It allows an organization to quickly see if there is alignment on what’s most important for the customer. It helps guard against scope creep by making sure that project goals are defined in terms of who the customers are and what benefits the project absolutely must provide to those customers.
It gives the team a basis for early investigation work, so they can understand the effort and resources to deliver what the draft Visions are asking for.
It then allows the team to discuss possible tradeoffs on scope, schedule, and resources at this high level and define a doable project that will still meet critical customer requirements.

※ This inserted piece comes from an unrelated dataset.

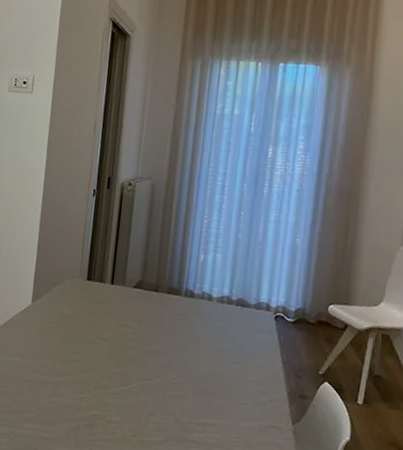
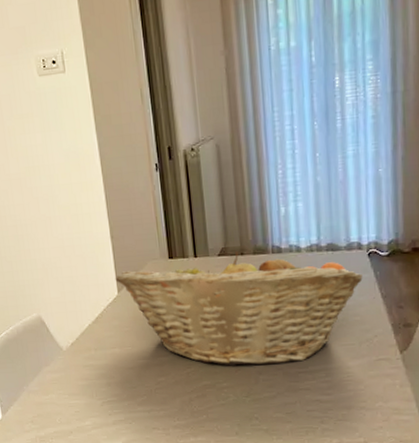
fruit basket: none [32,283,267,411] -> present [115,250,363,366]

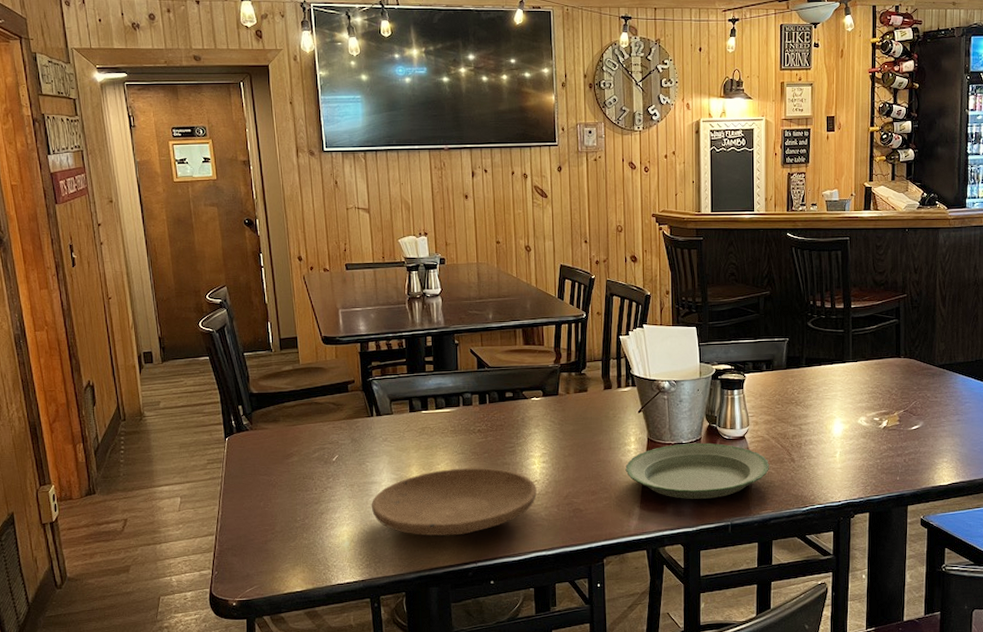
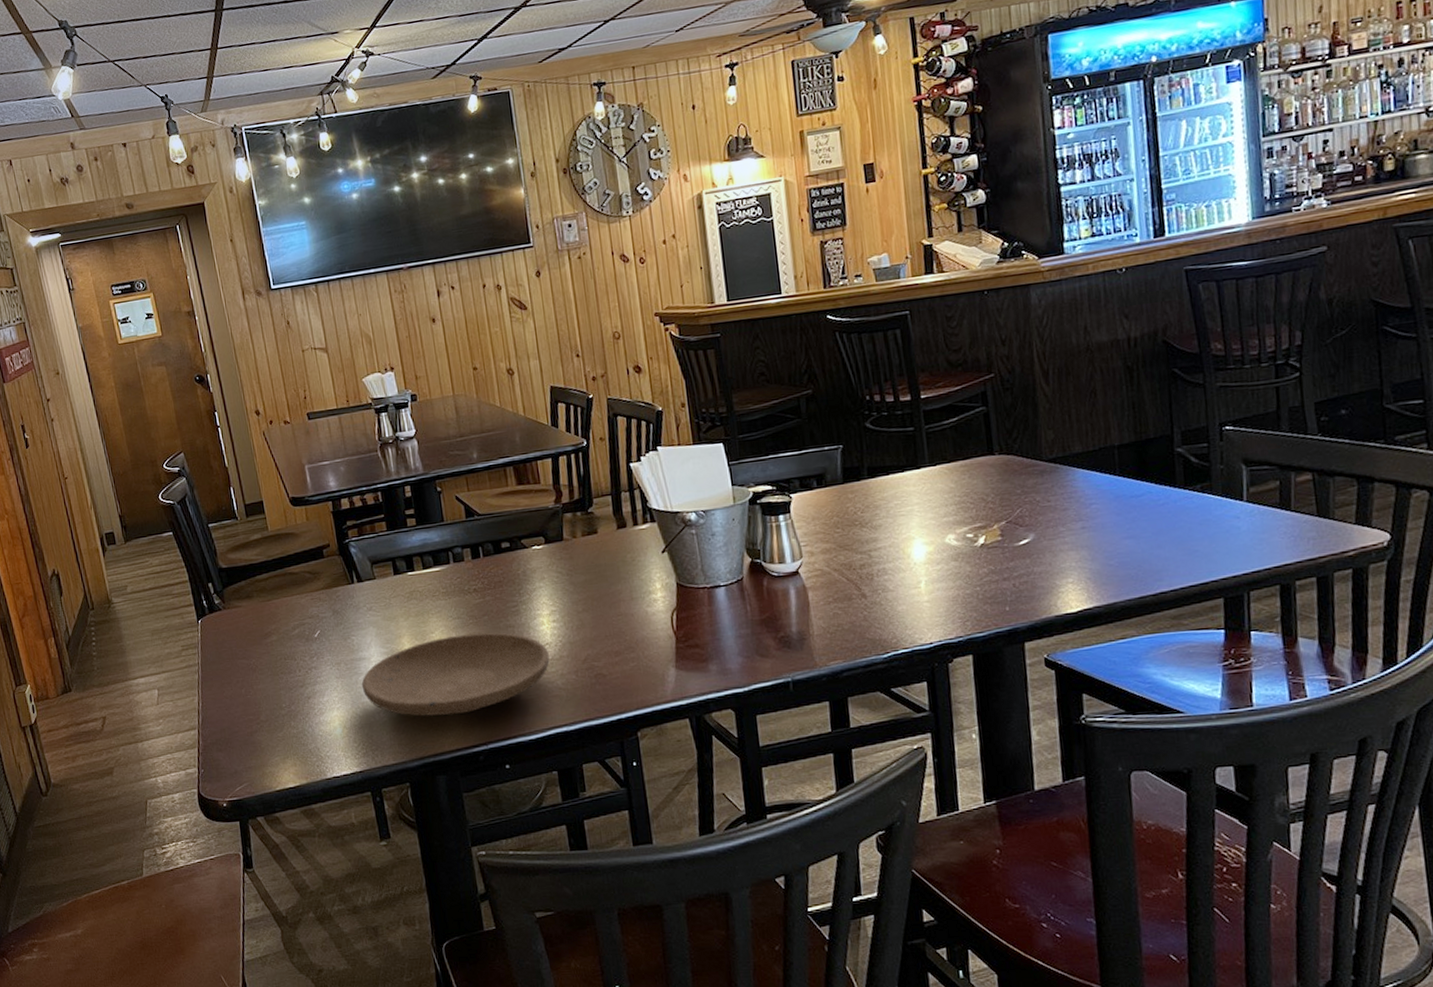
plate: present [625,443,770,500] -> none [652,582,835,654]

During the project it helps make sure everyone is staying true to the project's goals.
How to Use It
• If desired, draft a Vision in the early “Concept phase” of your project to crystallize business or driving customer justification for the project, as well as any first take on major scope parameters (schedule, costs, implementation assumptions). • Hold a team vision meeting with representatives from all cross-functional groups early in the initiation phase once the full team has been formed. Create the sections of the document (if a Vision has not yet been started) by brainstorming bullet items onto flipcharts. If a draft Vision exists, review it with the team, then discuss, edit, and expand it together. Record open issues and assign actions to resolve them. • Have the team then go away and investigate alternatives for fulfilling customer needs. • Revise the document iteratively as design alternatives are reviewed and feature decisions made. • At the end of the kickoff or investigation phase, this document is the contract for the project, documenting what the team has agreed to accomplish and why. • Use the Project Vision as a major starting point for any more detailed Product Requirements specifications or detailed hardware, software, or process specs. Alignment at the Vision level is achieved by focusing on customers and benefits, without delving into minute specification details. Then the Vision can drive the further detailed spec work. • Keep the document visible throughout the project so that it guides all more detailed design work and keeps the main goals at the forefront to help ward off scope creep. Refer to the document at every design review and major project status review. Is our project work still on track with what the Project Vision calls for?